• DIRECTIONS FOR THIS TASK
An exact copy of every record is needed, with the pictures left out.

PROVIDED RECORDS Block Start

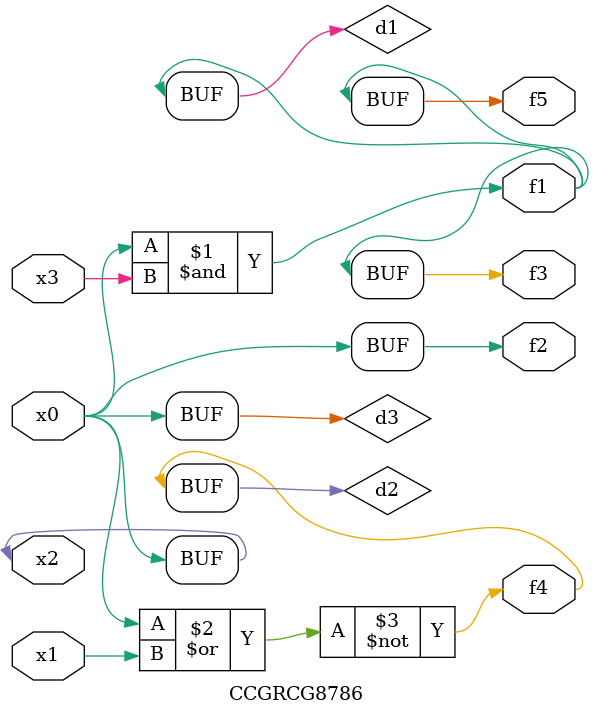
<source format=v>
module CCGRCG8786(
	input x0, x1, x2, x3,
	output f1, f2, f3, f4, f5
);

	wire d1, d2, d3;

	and (d1, x2, x3);
	nor (d2, x0, x1);
	buf (d3, x0, x2);
	assign f1 = d1;
	assign f2 = d3;
	assign f3 = d1;
	assign f4 = d2;
	assign f5 = d1;
endmodule

</source>
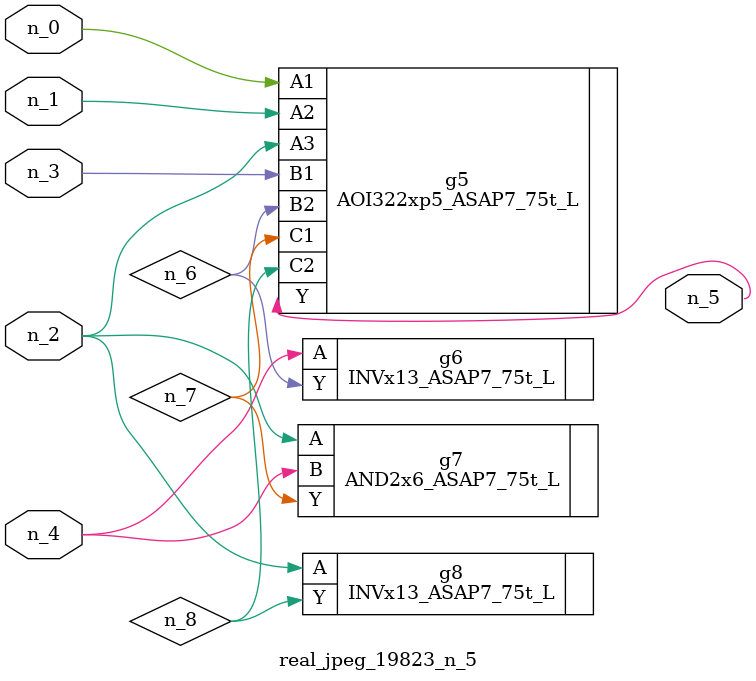
<source format=v>
module real_jpeg_19823_n_5 (n_4, n_0, n_1, n_2, n_3, n_5);

input n_4;
input n_0;
input n_1;
input n_2;
input n_3;

output n_5;

wire n_8;
wire n_6;
wire n_7;

AOI322xp5_ASAP7_75t_L g5 ( 
.A1(n_0),
.A2(n_1),
.A3(n_2),
.B1(n_3),
.B2(n_6),
.C1(n_7),
.C2(n_8),
.Y(n_5)
);

AND2x6_ASAP7_75t_L g7 ( 
.A(n_2),
.B(n_4),
.Y(n_7)
);

INVx13_ASAP7_75t_L g8 ( 
.A(n_2),
.Y(n_8)
);

INVx13_ASAP7_75t_L g6 ( 
.A(n_4),
.Y(n_6)
);


endmodule
</source>
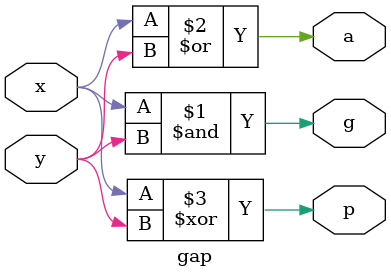
<source format=v>
`timescale 1ns / 1ps
module gap(x,y,g,a,p);
input x;
input y;
output g;
output a;
output p;

assign g=x&y;
assign a=x|y;
assign p=x^y;
endmodule

</source>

PROVIDED RECORDS Block End

• ANSWER FOR THIS EXERCISE
<source format=v>
module CCGRCG8786(
	input x0, x1, x2, x3,
	output f1, f2, f3, f4, f5
);

	wire d1, d2, d3;

	and (d1, x2, x3);
	nor (d2, x0, x1);
	buf (d3, x0, x2);
	assign f1 = d1;
	assign f2 = d3;
	assign f3 = d1;
	assign f4 = d2;
	assign f5 = d1;
endmodule

</source>
<source format=v>
module real_jpeg_19823_n_5 (n_4, n_0, n_1, n_2, n_3, n_5);

input n_4;
input n_0;
input n_1;
input n_2;
input n_3;

output n_5;

wire n_8;
wire n_6;
wire n_7;

AOI322xp5_ASAP7_75t_L g5 ( 
.A1(n_0),
.A2(n_1),
.A3(n_2),
.B1(n_3),
.B2(n_6),
.C1(n_7),
.C2(n_8),
.Y(n_5)
);

AND2x6_ASAP7_75t_L g7 ( 
.A(n_2),
.B(n_4),
.Y(n_7)
);

INVx13_ASAP7_75t_L g8 ( 
.A(n_2),
.Y(n_8)
);

INVx13_ASAP7_75t_L g6 ( 
.A(n_4),
.Y(n_6)
);


endmodule
</source>
<source format=v>
`timescale 1ns / 1ps
module gap(x,y,g,a,p);
input x;
input y;
output g;
output a;
output p;

assign g=x&y;
assign a=x|y;
assign p=x^y;
endmodule

</source>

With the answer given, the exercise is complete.